Document extract Block Start

You could enlist and get the GI Bill benefits, but if I heard right, it does not pay for your Private license which currently costs 6K-12K depending on the vendors. The PP ticket is not considered applicable to future employment because you cannot legally carry earn money with it. The GIB does pay for your Instrument and Commercial but only at approved Part 141 schools.
There are three areas of aviation: Military, Airlines (Commercial Carriers), and General Aviation. There are plenty of fly-for-hire opportunities in the latter; flight instruction, law enforcement, business jets, surveys, patrols, charter, etc. If you ever have any health issues, you should still be able to get the required Second Class medial cert with waivers or SODA's. There are only about 245,000 active pilots in the FAA database now and not all of them are flying. The civilian sector is also experiencing a shortage of comm pilots, and its only going to get worse.

Document extract Block End

- _Work item_
Reproduce the entire passage on GI Bill flight training and aviation careers word for word.

Available data Block Start

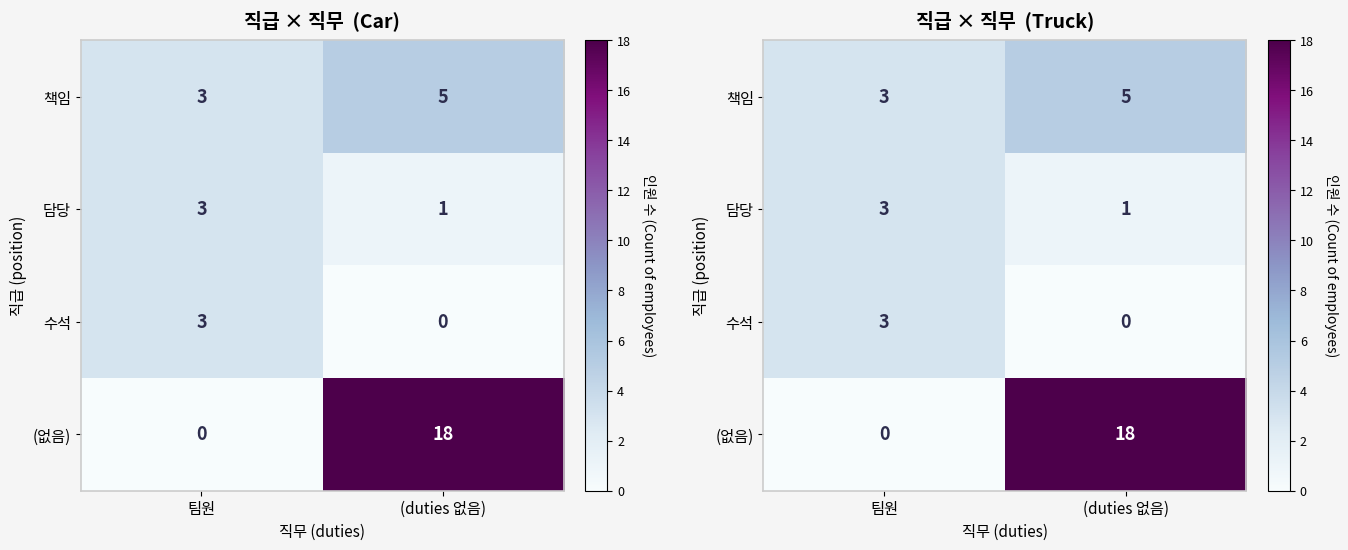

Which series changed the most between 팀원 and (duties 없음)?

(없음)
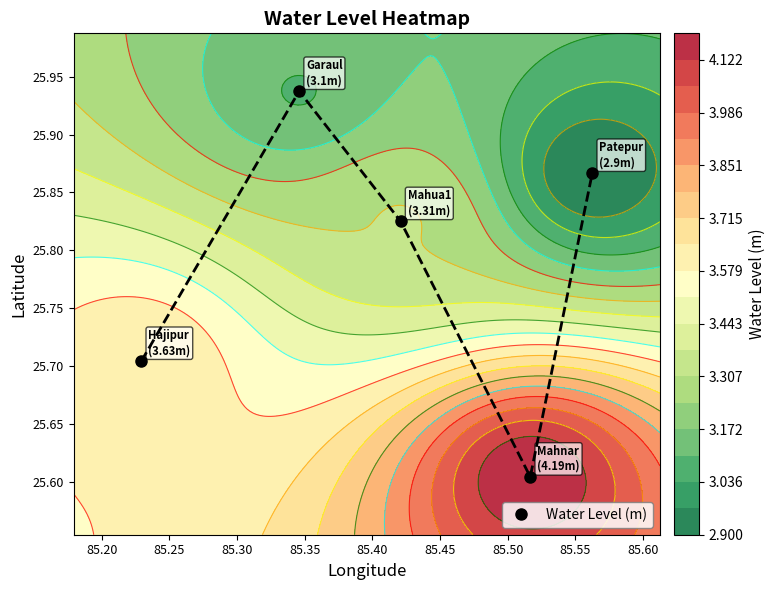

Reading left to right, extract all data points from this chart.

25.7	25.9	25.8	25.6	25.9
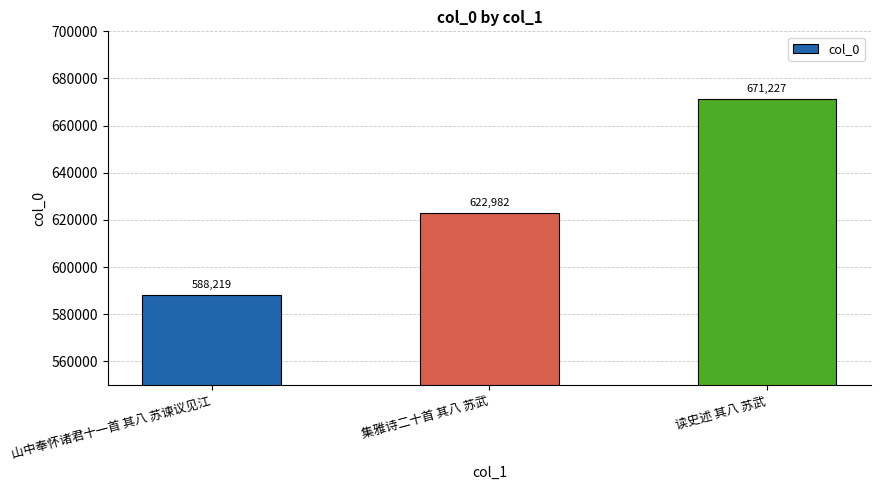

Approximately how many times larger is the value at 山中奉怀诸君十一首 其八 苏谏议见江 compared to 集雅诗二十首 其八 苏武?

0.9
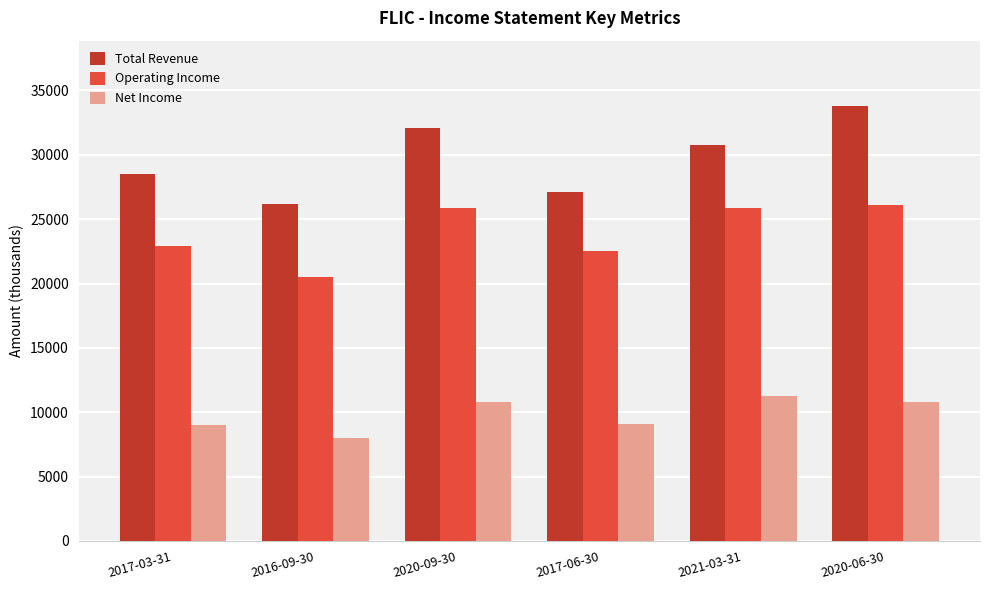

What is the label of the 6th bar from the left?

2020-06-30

Available data Block End

- _Expected output_
You could enlist and get the GI Bill benefits, but if I heard right, it does not pay for your Private license which currently costs 6K-12K depending on the vendors. The PP ticket is not considered applicable to future employment because you cannot legally carry earn money with it. The GIB does pay for your Instrument and Commercial but only at approved Part 141 schools.
There are three areas of aviation: Military, Airlines (Commercial Carriers), and General Aviation. There are plenty of fly-for-hire opportunities in the latter; flight instruction, law enforcement, business jets, surveys, patrols, charter, etc. If you ever have any health issues, you should still be able to get the required Second Class medial cert with waivers or SODA's. There are only about 245,000 active pilots in the FAA database now and not all of them are flying. The civilian sector is also experiencing a shortage of comm pilots, and its only going to get worse.